Il problema non è tanto come va a finire ma da dove cominciare. Il congresso del Pd sta diventando un tormentone senza né capo né coda. A restare oscura è la materia del contendere, a conferma che la causa della crisi è molto più profonda di quanto non pensino gli stessi protagonisti. Sappiamo, ad esempio, che se Stefano Bonaccini è la voce del partito del territorio, Elly Schlein è l’incarnazione di un non meglio definito movimentismo. Ma in che cosa divergano concretamente le due impostazioni. non è dato sapere. Più chiaro appare il tormento degli ex-Popolari, drammatizzato ieri da Pierluigi Castagnetti con la evocazione di una scissione se il Pd «cambia natura».
Sul congresso Pd l’ombra della scissione
E proprio a lui sembra replicare Goffredo Bettini dai microfoni di RaiUno: «Scissioni? C’è un congresso e chi perde non s’ingrugna… Io ho in testa un nuovo partito della sinistra ma sui candidati non voglio fare nomi. Io non “timbro” nessuno. Lo farò a ridosso delle primarie». Ma anche le parole pronunciate da Andrea Orlando alle celebrazioni per i 126 anni dell’Avanti! riconducono allo scontro con gli ex-Ppi. «Non c’è altra strada che la rivendicazione della tradizione socialista», argomenta l’ex-ministro. Proprio quel che Castagnetti non voleva sentirsi dire. In parallelo alle dispute sui massimi sistemi, proseguono anche i posizionamenti interni. La Schlein ha cooptato Francesco Boccia chiamandolo a «coordinare le relazioni politiche della nostra mozione». Richiesta accettata.
Nardella: «Cambiare tutto o perire»
Sul fronte opposto, è invece un vero e proprio allarme quello lanciato da Dario Nardella, sindaco di Firenze e coordinatore della mozione-Bonaccini. «Il Pd – sostiene – è in una situazione di oggettiva difficoltà dalla quale si può uscire con un cambiamento radicale dei gruppi dirigenti a tutti i livelli.

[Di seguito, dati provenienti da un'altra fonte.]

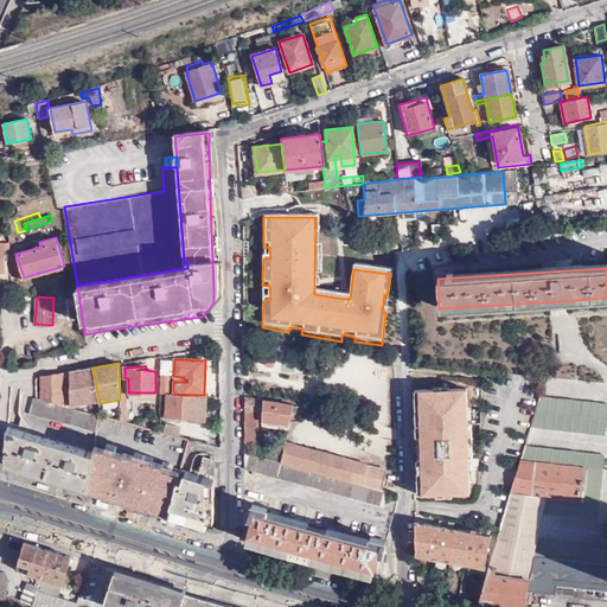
[(100,403),(93,368),(71,371),(71,407),(100,403)]
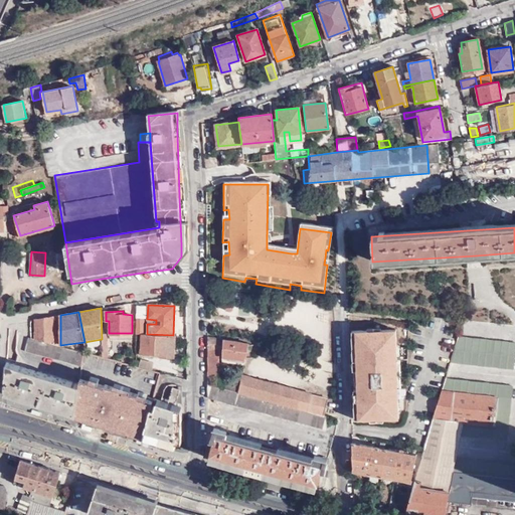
[(53,316),(35,320),(35,340),(54,344),(53,316)]
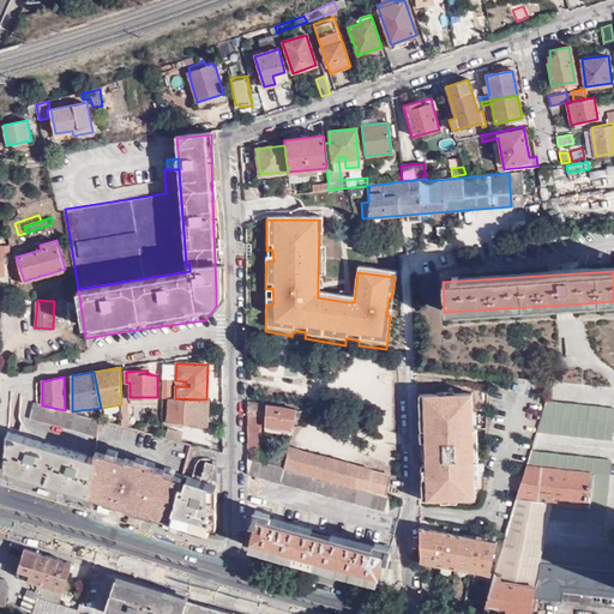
[(425,464),(425,468),(473,477),(473,474),(469,474),(469,463),(473,463),(471,427),(468,427),(468,416),(471,416),(470,393),(452,393),(452,396),(437,396),(437,395),(419,395),(419,416),(422,416),(423,441),(423,449),(427,450),(429,452),(431,457),(425,464)]
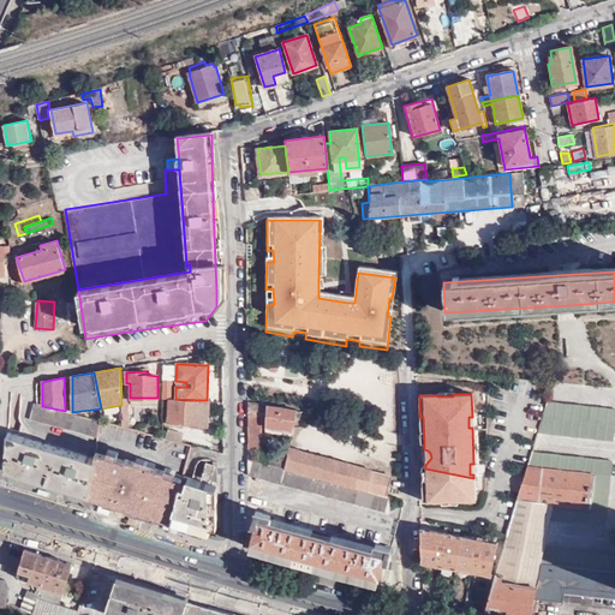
[(208,427),(209,400),(207,400),(175,399),(169,399),(168,399),(168,411),(168,423),(191,423),(191,427),(208,427)]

Ci vuole davvero un partito completamente e radicalmente rinnovato, altrimenti non ce la faremo». E che la prospettiva dei dem sia assolutamente deprimente è certezza rilevata anche da Carlo Calenda, che si diverte a lanciare sale sulle ferite del suo ex-partito, infierendo sulla scarsa partecipazione popolare alla manifestazione indetta tre giorni fa da Letta contro la manovra del governo. «Sulla legge di bilancio ci si confronta – spiega il leader di Azione – e non si fa opposizione piazzaiola anche perché, come abbiamo visto, nella piazza del Pd l’altro giorno ci stavano quattro gatti».